REVOLUCIÓN FRANCESA: una historia testimonial



RESEÑA DEL LIBRO:

Grace Dalrymple Elliot,  
Diario de mi vida durante la Revolución francesa. Madrid, Valdemar, 2001.



















La memoria de los perseguidos

La historización de la Revolución francesa comienza en la memoria de las personas que tuvieron la oportunidad de asistir a tal acontecimiento, que conmovió los fundamentos del orden político y social en Europa en un momento crucial de su desarrollo económico, en los albores de la Revolución industrial. Con mayor precisión, comienza en la memoria de esas personas que tuvieron la fortuna de poder plasmar sus vivencias y sus reflexiones sobre papel. Esta circunstancia, la disponibilidad para la escritura, condiciona enormemente el sentido de los testimonios escritos que los historiadores, sobre todo los que inmediatamente después se hicieron eco de las vivencias de sus coetáneos, utilizaron para componer las primeras historiografías del evento. Eran los diarios y las memorias fuente de información de primera mano, sin duda, cargada del impacto emocional que los acontecimientos vividos dejaban en los autores de tales testimonios, algunos de los cuales dejaron sus vidas en el proceso revolucionario, victimas del poder de que participaron, o como inocentes perseguidos por el poder de otros.
La violencia desmedida acaba igualando a todos los perseguidos de la historia, sea de la condición  que sean, pero la posibilidad del acceso a la escritura condicionará decididamente su testimonio personal, en una época en que sólo una minoría privilegiada dispone de la suficiente educación para pensar en la necesidad de plasmar sobre papel sus vivencias, para sentir la necesidad personal de llevar un diario o conceder importancia a la redacción y transmisión de unas memorias. Será necesario que pasen dos siglos para que esa condición de disponibilidad se amplíe a las clases más populares, y la inquietud literaria y memorística de los perseguidos alcance los niveles de un diario como el de Anna Frank. Por esta misma razón, además, la mayor parte de la literatura testimonial de este período revolucionario tiene un matiz claramente contrarrevolucionario, con las debidas excepciones.
Grace Dalrymple, por Thomas Gainborough, 1778
En definitiva, no es posible una historia neutra ni siquiera desde ese punto inicial en que sólo hay las vivencias de los testigos, porque todos ellos pasaron los fragmentos de los acontecimientos que tuvieron ocasión de conocer directamente por el filtro de sus ideologías. El diario de Grace D. Elliot, Mrs. Elliot en adelante, es un buen ejemplo de esto último. La autora describe con gran detalle todo el proceso revolucionario desde su perspectiva de extranjera tolerada, sospechosa de espionaje, afecta a la causa monárquica y absolutista, a pesar de compartir buenas relaciones con miembros de la aristocracia liberal que ha desencadenado el proceso revolucionario en primera instancia. No hay duda de que se trata de un punto de vista sesgado, escorado hacia un extremo, tanto como lo podría haber estado el testimonio de una pescadera parisina de haber podido llevar a buen término un diario personal. Por supuesto, se trata de un testimonio perfectamente válido para los historiadores: Mrs. Elliot intimaba con el duque de Orleans, de quien había sido amante hasta que Mme de Buffon ocupó su puesto en el corazón del encantador futuro Philippe Égalité (1747-1793). Se trata, pues, de una persona privilegiada por sus contactos: el duque de Orleans era primo de Luis XVI, estaba en la cumbre de la política, y por ello Mrs. Elliot tenía las puertas abiertas de Versailles, hasta el punto de compartir mesa con los reyes. Posición privilegiada en el escenario principal de esta tragedia: el duque era el cabecilla de los conspiradores que, desde dentro mismo de la corte, se empeñan en disolver la autoridad del rey desencadenando un proceso constituyente inspirado en el modelo inglés. Pero no nos engañemos: Mrs. Elliot confía demasiado en su antiguo amante, ahora sólo amigo íntimo, y lo presenta con una candidez que, a la vista de otros testimonios, no convence al lector avezado. Es el inconveniente de estar en primera fila y filtrar la información con el corazón.

▶ _INSTRUCCIONES_:
(a) Copia literalmente las líneas de las entradas, comenzando por la que contiene "genus: Charadrius" y siguiendo hasta la que contiene "common name: White wagtail", ambas incluidas.
(b) Retoma la reseña sobre el diario de Grace Dalrymple Elliot durante la Revolución francesa y prosíguela a partir de su última oración.

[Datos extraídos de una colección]
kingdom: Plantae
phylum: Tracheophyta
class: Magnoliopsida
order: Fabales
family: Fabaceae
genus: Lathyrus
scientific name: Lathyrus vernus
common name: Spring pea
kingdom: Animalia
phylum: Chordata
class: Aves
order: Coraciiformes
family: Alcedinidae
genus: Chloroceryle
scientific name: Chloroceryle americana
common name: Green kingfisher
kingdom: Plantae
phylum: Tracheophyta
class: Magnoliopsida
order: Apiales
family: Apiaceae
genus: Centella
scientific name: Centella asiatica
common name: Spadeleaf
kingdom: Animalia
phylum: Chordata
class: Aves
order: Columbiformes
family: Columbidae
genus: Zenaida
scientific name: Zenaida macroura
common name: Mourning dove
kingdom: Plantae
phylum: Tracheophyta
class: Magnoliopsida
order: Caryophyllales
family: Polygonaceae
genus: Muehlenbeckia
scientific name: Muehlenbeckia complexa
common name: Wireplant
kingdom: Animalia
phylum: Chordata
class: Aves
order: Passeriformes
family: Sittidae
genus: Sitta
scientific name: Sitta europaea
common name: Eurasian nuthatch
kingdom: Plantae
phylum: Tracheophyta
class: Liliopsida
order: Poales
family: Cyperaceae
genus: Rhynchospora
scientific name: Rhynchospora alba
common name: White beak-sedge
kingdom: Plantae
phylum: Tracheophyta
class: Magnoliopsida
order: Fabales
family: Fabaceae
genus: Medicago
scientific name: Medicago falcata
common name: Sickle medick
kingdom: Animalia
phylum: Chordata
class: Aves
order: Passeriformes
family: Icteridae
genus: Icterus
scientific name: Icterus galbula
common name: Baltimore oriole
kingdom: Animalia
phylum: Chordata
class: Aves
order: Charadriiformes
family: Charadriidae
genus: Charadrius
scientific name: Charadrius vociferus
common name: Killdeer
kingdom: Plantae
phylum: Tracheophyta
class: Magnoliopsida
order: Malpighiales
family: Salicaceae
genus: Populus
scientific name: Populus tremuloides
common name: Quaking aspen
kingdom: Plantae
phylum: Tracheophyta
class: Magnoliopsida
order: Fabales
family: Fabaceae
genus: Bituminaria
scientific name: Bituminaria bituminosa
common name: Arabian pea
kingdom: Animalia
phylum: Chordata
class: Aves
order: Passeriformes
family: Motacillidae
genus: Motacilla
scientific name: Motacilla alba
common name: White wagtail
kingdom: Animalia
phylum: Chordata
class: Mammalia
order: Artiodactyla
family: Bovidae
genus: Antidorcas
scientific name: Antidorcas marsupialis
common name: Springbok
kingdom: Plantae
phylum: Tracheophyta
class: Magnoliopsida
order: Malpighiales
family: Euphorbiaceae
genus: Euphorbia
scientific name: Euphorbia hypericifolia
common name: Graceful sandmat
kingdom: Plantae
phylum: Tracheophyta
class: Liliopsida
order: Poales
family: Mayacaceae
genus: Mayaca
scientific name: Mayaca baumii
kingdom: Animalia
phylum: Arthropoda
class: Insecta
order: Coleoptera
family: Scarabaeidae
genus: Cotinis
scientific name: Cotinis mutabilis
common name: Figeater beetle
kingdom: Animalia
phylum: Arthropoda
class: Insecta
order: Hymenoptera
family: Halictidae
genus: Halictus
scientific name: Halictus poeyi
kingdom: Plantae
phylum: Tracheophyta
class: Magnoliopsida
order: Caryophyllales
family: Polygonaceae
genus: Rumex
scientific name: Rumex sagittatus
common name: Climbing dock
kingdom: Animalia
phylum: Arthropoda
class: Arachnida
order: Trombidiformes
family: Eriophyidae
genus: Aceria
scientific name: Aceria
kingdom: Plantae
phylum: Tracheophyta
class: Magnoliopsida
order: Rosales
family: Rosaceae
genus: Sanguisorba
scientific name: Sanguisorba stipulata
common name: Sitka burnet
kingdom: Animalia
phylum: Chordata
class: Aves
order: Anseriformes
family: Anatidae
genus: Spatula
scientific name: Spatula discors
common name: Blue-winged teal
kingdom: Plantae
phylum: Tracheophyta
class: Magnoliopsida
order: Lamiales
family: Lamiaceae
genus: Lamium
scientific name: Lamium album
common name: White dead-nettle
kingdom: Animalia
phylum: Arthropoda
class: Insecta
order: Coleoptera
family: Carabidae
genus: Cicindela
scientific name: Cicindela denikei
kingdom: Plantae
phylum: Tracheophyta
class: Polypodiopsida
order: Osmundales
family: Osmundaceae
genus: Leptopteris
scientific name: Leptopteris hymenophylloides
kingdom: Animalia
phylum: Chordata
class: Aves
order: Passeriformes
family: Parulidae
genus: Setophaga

▶ _LAS RESPUESTAS_:
(a)
genus: Charadrius
scientific name: Charadrius vociferus
common name: Killdeer
kingdom: Plantae
phylum: Tracheophyta
class: Magnoliopsida
order: Malpighiales
family: Salicaceae
genus: Populus
scientific name: Populus tremuloides
common name: Quaking aspen
kingdom: Plantae
phylum: Tracheophyta
class: Magnoliopsida
order: Fabales
family: Fabaceae
genus: Bituminaria
scientific name: Bituminaria bituminosa
common name: Arabian pea
kingdom: Animalia
phylum: Chordata
class: Aves
order: Passeriformes
family: Motacillidae
genus: Motacilla
scientific name: Motacilla alba
common name: White wagtail

(b)
Tal es, pues, el ambiente ideológico en que se mueve Mrs. Elliot, en 1789. La mayoría de los revolucionarios de cierto peso político pertenece al poder o tiene alguna posibilidad de ejercer influencia sobre quienes lo detentan. Ni los sectores liberales de la aristocracia y el clero, unidos a la burguesía, aspiran a llevar el proceso tan lejos como llegará cuando se les escape de las manos, cuatro años después. Incluso gentes como el abogado Robespierre, que están en el ala izquierda de la burguesía, aún son monárquicos convencidos de que el proceso revolucionario puede ser breve si el rey acepta una constitución y delegue el poder en el sector de la sociedad que lo reclama, la burguesía. Ese paso crucial se dará con la Constitución de 1791, pero el tiempo de los monárquicos liberales acabará desembocando en una fase radical que tendrá lugar a partir de la caída de Luis XVI, el 10 de agosto de 1792.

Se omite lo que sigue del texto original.